My biological question of interest revolves around the inference of differentially expressed genes (DEGs) when comparing different stages of breast cancer. The dataset consists of 67 samples derived from biopsies of 25 patients. For each patient, multiple measurements are available, corresponding to various stages of disease progression (from normal tissue to early neoplasia, ductal carcinoma in situ, and invasive ductal carcinoma).
I am primarily interested in identifying differences between two conditions at a time (e.g., normal vs. early neoplasia), but I am currently facing challenges in constructing an appropriate design matrix. I understand that I need to account for patient identity to properly identify DEGs; however, patients are represented unevenly across conditions. This imbalance generates an unnecessarily large number of columns in the design matrix, leading to a number of variables that is roughly equal to the number of observations.
design <- model.matrix(~ disease_state + patient_number, data = attributes)
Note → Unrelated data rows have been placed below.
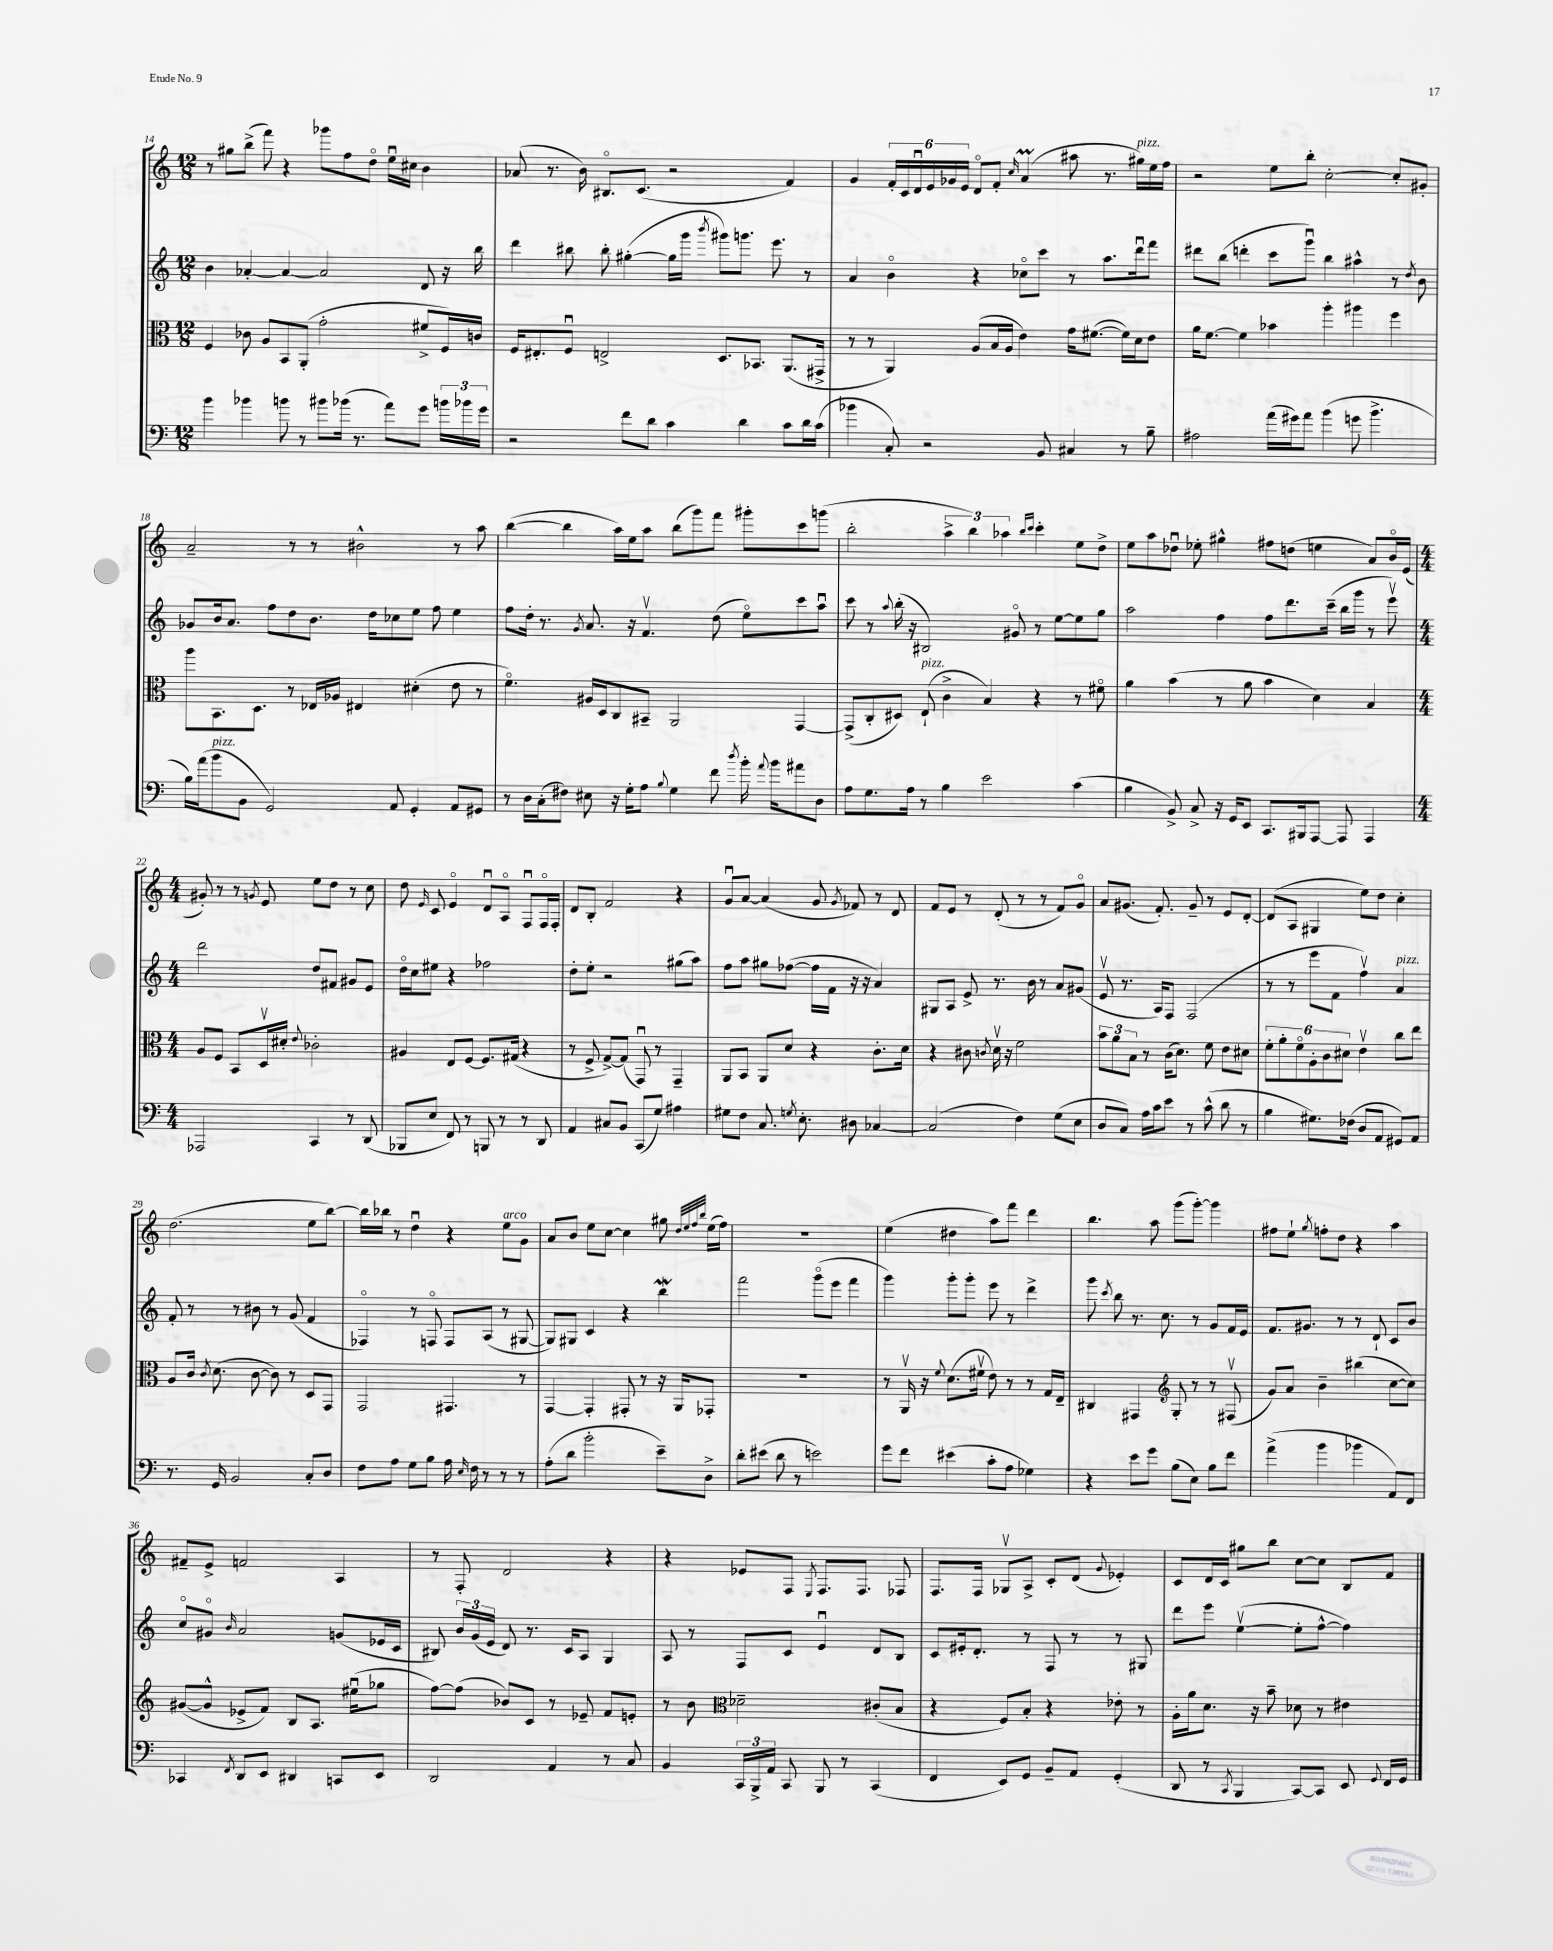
<<
\new StaffGroup <<
\new Staff = "s0" {
    \clef treble \key c \major \numericTimeSignature \time 12/8
    \autoBeamOff r8 gis''8[ b''8]->( f'''8) r4 ges'''8[ f''8 d''8]\flageolet e''16[\downbow cis''16] b'4 |
    aes'8( r8. b'16) bis8.[\flageolet c'8.]( r2 f'4) |
    g'4 \tuplet 6/4 { f'16[-. c'16 d'16\downbow e'16 ges'16 e'16] } d'8[\flageolet f'8]-. \grace { c''16 } a'4\prall( ais''8 r8. gis''16[^\markup { \italic "pizz." }) e''16 f''16] |
    r2 e''8[ b''8]-. c''2~-. c''8[-. gis'8]-. |
    a'2-- r8 r8 bis'2-^ r8 a''8 |
    b''4~( b''4 a''16[) e''16 a''8] b''8[( g'''8) f'''8] gis'''8[-. c'''8 g'''8]( |
    b''2-. \tuplet 3/2 { a''4-> b''4) aes''4 } \grace { b''16[ c'''16] } c'''4-. e''8[ d''8]-> |
    e''8[ a''8 des''8]\downbow ees''8-. gis''4-^ fis''8[ d''8]( e''4 a'8[) b'16\flageolet e'16]( |
    \numericTimeSignature \time 4/4 gis'8-.) r8 r8 \acciaccatura { g'8 } e'8 e''8[ d''8] r8 c''8 |
    d''8 \grace { e'16 } c'8 e'4\flageolet d'8[\downbow a8]\flageolet f8[\downbow f16\flageolet f16]-. |
    d'8[ b8]-. f'2 r4 |
    g'8[\downbow a'8]~ a'4( g'8 \acciaccatura { g'8 } fes'8) r8 d'8 |
    f'8[ e'8] r8 d'8-.( r8 r8 f'8[) g'8]\flageolet |
    a'8[ gis'8.]( f'8.-.) gis'8-- r8 e'8[ d'8]~-. |
    d'8[( a8] gis4 e''8[) d''8] c''4-. |
    d''2.( e''8[ b''8]~) |
    b''16[ bes''16] r8 d''4\downbow r4 e''8[^\markup { \italic "arco" } g'8] |
    a'8[ b'8] e''8[ c''8]~ c''4 gis''8 \grace { d''32[ e''32 f''32 b''32] } e''16[( f''16]) |
    R1 |
    e''4( dis''4 a''8[) f'''8] d'''4 |
    b''4. a''8 g'''8[( g'''8]~-.) g'''4 |
    fis''8[ e''8]-! \acciaccatura { g''8 } f''8[-. d''8] r4 a''4 |
    fis'8[-- e'8]-> f'2 a4 |
    r8 f8-. d'2 r4 |
    r4 ees'8[ f8] \acciaccatura { e8 } f8.[ f8.] fes8 |
    f8.[ f16] ges8[\upbow a8]-> c'8[-. d'8]( \appoggiatura { g'8 } ees'4-.) |
    c'8[ d'16 c'16] gis''8[ b''8] c''8[~ c''8] b8[ f'8] \bar "|." |
}
\new Staff = "s1" {
    \clef treble \key c \major \numericTimeSignature \time 12/8
    \autoBeamOff b'4 aes'4~-. aes'4~ aes'2 d'8 r16 b''16 |
    d'''4 bis''8 bis''8-. gis''4~-.( gis''16[ g'''16] \acciaccatura { b'''8 } gis'''8[) g'''8.] e'''8. r8 |
    a'4 b'4\flageolet r4 ces''8[\flageolet c'''8] r8 a''8.[ d'''16\downbow f'''8] |
    dis'''8[ b''8]( d'''4-. c'''8[ g'''8]\downbow) b''4 ais''4-^ r8 \acciaccatura { d''8 } b'8 |
    ges'8[ b'16 a'8.] f''8[ d''8 b'8.] d''16[ ces''8 e''8] f''8 e''4 |
    f''8[ d''16]-. r8. \acciaccatura { g'8 } a'8. r16 f'4.\upbow d''8( e''8[\flageolet) c'''8 a''8]\downbow |
    c'''8 r8 \appoggiatura { a''8 } b''16-.( r16 bis2) gis'8\flageolet r8 e''8[~ e''8 g''8] |
    a''2 f''4 f''8[ d'''8. c'''16]--( b''16[ g'''16] r8 e'''8\upbow) |
    \numericTimeSignature \time 4/4 d'''2 d''8[ fis'8] gis'8[ e'8] |
    d''16[\flageolet c''16 eis''8] r4 fes''2 |
    d''8[-. e''8]-. r2 gis''8[( a''8]) |
    f''8[ a''8] gis''8[ fes''8]~( fes''16[ f'16] r16 r16 a'4) |
    gis8[ a8] e'8-> r8. b'16 r8 a'8[ gis'8]( |
    e'8\upbow r8. a16[) f8] f2( |
    r8 r8 e'''8[ f'8] f''4\upbow) a'4^\markup { \italic "pizz." } |
    f'8-. r8 r8 bis'8 r8 g'8( f'4 |
    fes4\flageolet) r8 f8\flageolet f8[ a8]( r8 gis8~ |
    gis8[) gis8] c'4 r4 b''4\mordent |
    f'''2 g'''8[\flageolet( e'''8] f'''4 |
    g'''4) g'''8[-. g'''8]-. e'''8 r8 d'''4-> |
    g'''8 \acciaccatura { c'''8 } b''8 r8. c''8. r8 g'8[ f'16 e'16] |
    f'8.[ gis'8.] r8 r8 d'8-! c'8[ b'8] |
    c''8[\flageolet gis'8]\flageolet \grace { b'16 } a'2 g'8[( ees'16 c'16] |
    bis8) \tuplet 3/2 { b'16[ g'16( e'16] } d'8) r8. c'16[ a8] g4 |
    a8 r8 f8[ c'8] e'4\downbow d'8[ b8] |
    c'8[ eis'16-. d'8.]-. r8 f8 r8 r8 gis8 |
    d'''8[ e'''8] e''4~\upbow( e''8[-. f''8]~-^ f''4) \bar "|." |
}
\new Staff = "s2" {
    \clef alto \key c \major \numericTimeSignature \time 12/8
    \autoBeamOff f4 ces'8 a8[ b,8 a,8]-.( g'2-. fis'8[-> f16) c'16] |
    f16[ eis8.-. f8]\downbow e2-> d8.[ bes,8.] a,8.[( gis,16]-> |
    r8 r8 a,4) a8[( b16 a16] e'4) g'16[ fis'8.]~( fis'16[) d'16 e'8] |
    a'16[ f'8.]~ f'4 bes'4 a''4-. ais''4 f''4 |
    a''8[ b,8. d8.] r8 ees16[ aes16] eis4 dis'4-.( e'8 r8 |
    f'4.\flageolet) ais16[ d16 c8 bis,8]-- a,2 g,4~ |
    g,8[->( c8-. dis8]) e8-!^\markup { \italic "pizz." }( c'4-> b4) r4 r8 fis'8\flageolet |
    a'4 b'4( r8 a'8 b'4 d'4) b4 |
    \numericTimeSignature \time 4/4 a8[ f8] b,8[ d16\upbow dis'16]-. \appoggiatura { e'8 } ces'2-. |
    ais4 e8[ f8]~ f8.[ gis16]( r4 |
    r8 f8-> g8[~->) g8]( g,8\downbow) r8 g,4-- |
    a,8[ b,8] a,8[ d'8] r4 c'8.[-. d'16] |
    r4 cis'8 \acciaccatura { c'8 } d'16\upbow r16 f'2 |
    \tuplet 3/2 { b'8[ a'8 b8] } r8 c'16[( d'8.]) f'8 e'8[ dis'8] |
    \tuplet 6/4 { f'8[-. a'8-. f'8\flageolet a8-. c'8 dis'8] } e'4\upbow c''8[ e''8] |
    a8[ c'16] \acciaccatura { c'8 } d'8.( c'8~ c'8) r8 d8[ g,8] |
    g,2 gis,4. r8 |
    g,4~ g,4-. gis,8-. r8 r16 a,16[ ges,8]-. |
    R1 |
    r8 a,16\upbow r16 \appoggiatura { f'8 } d'8.[( fis'16]\upbow e'8) r8 r8 g16[ e16]-- |
    cis4 gis,4 \clef treble g8-. r8 r8 fis8\upbow( |
    g'8[) a'8] b'4-- bis''4( c''8[~ c''8]) |
    gis'8[~( gis'8]-^ ees'8[-> f'8]) b8[ a8.] eis''16[\downbow( ges''8] |
    f''8[~) f''8]( bes'8[) c'8] r8 ees'8-- f'8[ e'8]-. |
    r8 b'8 \clef alto des'2-- cis'8[-.( b8] |
    r4 f8[) b8]-. r4 ees'8-. r8 |
    a16[-. a'16 d'8.] r16 b'8-- des'8 r8 eis'4 \bar "|." |
}
\new Staff = "s3" {
    \clef bass \key c \major \numericTimeSignature \time 12/8
    \autoBeamOff b'4 bes'4 b'8 r8 bis'8[ bes'16]( r8. a'8[) g'8] \tuplet 3/2 { b'16[ bes'16 g'16] } |
    r2 f'8[ d'8] c'4 d'4 c'8[ d'16 c'16]( |
    bes'4 c8-.) r2 b,8 cis4 r8 b8-- |
    ais2 a'16[( gis'16) a'8] b'4( g'8 b'4.-> |
    b16[) a'16( b'8^\markup { \italic "pizz." } b,8] g,2) a,8 g,4-. a,8[ gis,8] |
    r8 d16[ c16-.( fis8]) eis8 r16 g16[-. a8] \appoggiatura { b8 } g4 f'8 \acciaccatura { d''8 } b'16-. \appoggiatura { a'8 } b'16[ ais'8 d8] |
    a8[ g8. a16] r8 b4 e'2 c'4( |
    b4 b,8->) c8-> r16 g,16[ e,8] c,8.[ bis,,16 a,,8]~ a,,8 a,,4 |
    \numericTimeSignature \time 4/4 aes,,2 c,4 r8 d,8( |
    bes,,8[ e8] f,8) r8 b,,8 r8 r8 d,8 |
    a,4 cis8[ b,8] c,8[( g8]) ais4 |
    gis8[ f8] c8. \acciaccatura { g8 } e8.-. dis8 ces4~ |
    ces2( f4) g8[( e8] |
    d8[ c8]) a16[ c'16 e'8] r8 c'8-^( d'8 r8 |
    b4 gis8.[) fes16]( d8[ a,8] gis,8[) a,8] |
    r8. g,16 b,2 c8[-. d8] |
    f8[ a8] g8[ b8] a16 \grace { e16 } f16 r8 r8 r8 |
    a8[-.( d'8] b'2-. e'8[--) d8]-> |
    d'8[-. eis'8]( d'8 r8 e'2) |
    g'8[ f'8] eis'4( c'8[-. a8] ges4) |
    r4 e'8[ g'8] b8[( e8]) b8[ f'8] |
    a'4->( b'4 bes'4 a,8[) f,8] |
    ces,4 \acciaccatura { f,8 } d,8[ e,8] dis,4 c,8[ e,8] |
    d,2 a,4 r8 c8 |
    b,4 \tuplet 3/2 { c,16[ b,,16-> a,16] } c,8 b,,8 r8 c,4( |
    f,4 e,8[) g,8] b,8[-- a,8] g,4-.( |
    d,8 r8 \acciaccatura { c,8 } b,,4 c,8[~) c,8] e,8 \appoggiatura { g,8 } f,16[ g,16] \bar "|." |
}
>>
>>
\layout { \context { \Score currentBarNumber = #14 } }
# This creates columns for patients represented by only one sample
Since some patients are represented by only one sample (and thus one condition), while others have samples across up to three conditions (e.g., normal, early, and invasive), my proposed solution is to include only patients who are represented by more than one sample in the design matrix. However, I am unsure whether this approach might introduce bias or other issues.
dup <- factor(as.numeric(duplicated(attributes$patient_number) |
duplicated(attributes$patient_number, fromLast = TRUE)) *
as.numeric(attributes$patient_number))
design <- model.matrix(~ disease_state + dup, data = attributes)
# Proposed method to account for multiple samples from the same patient (as the disease progresses)
Any feedback is greatly appreciated!
There is no random effect in limma/edgeR (as far as I know) in order to take into account patient effect as you propose in the first chunk of code. Are you unsatisfied with the results using a design matrix ignoring patient effet (
design <- model.matrix(~ disease_state, data = attributes)
)?Did you perform a MDS plot to check some patient effect should be removed?
Moving this answer to a comment since it seems to contradict answer provided by Gordon Smyth (author of edgeR).
Thanks for the answer!
Yes and yes, I am trying to remove the patient effect as I observed a clear pattern of clustering of the samples by patient number in a PCA plot. By not taking into account for the patient number I would miss many of the DEGs, but for example, in the comparison between "ductal carcinoma in situ" and "invasive ductal carcinoma", with 22 available samples, I would have gotten a design matrix of 19 patient columns (with 6 samples representing separate conditions from the same patient). Which would affect the power of the model, reason why I have proposed to only add the columns of individuals represented in multiple samples to the design matrix.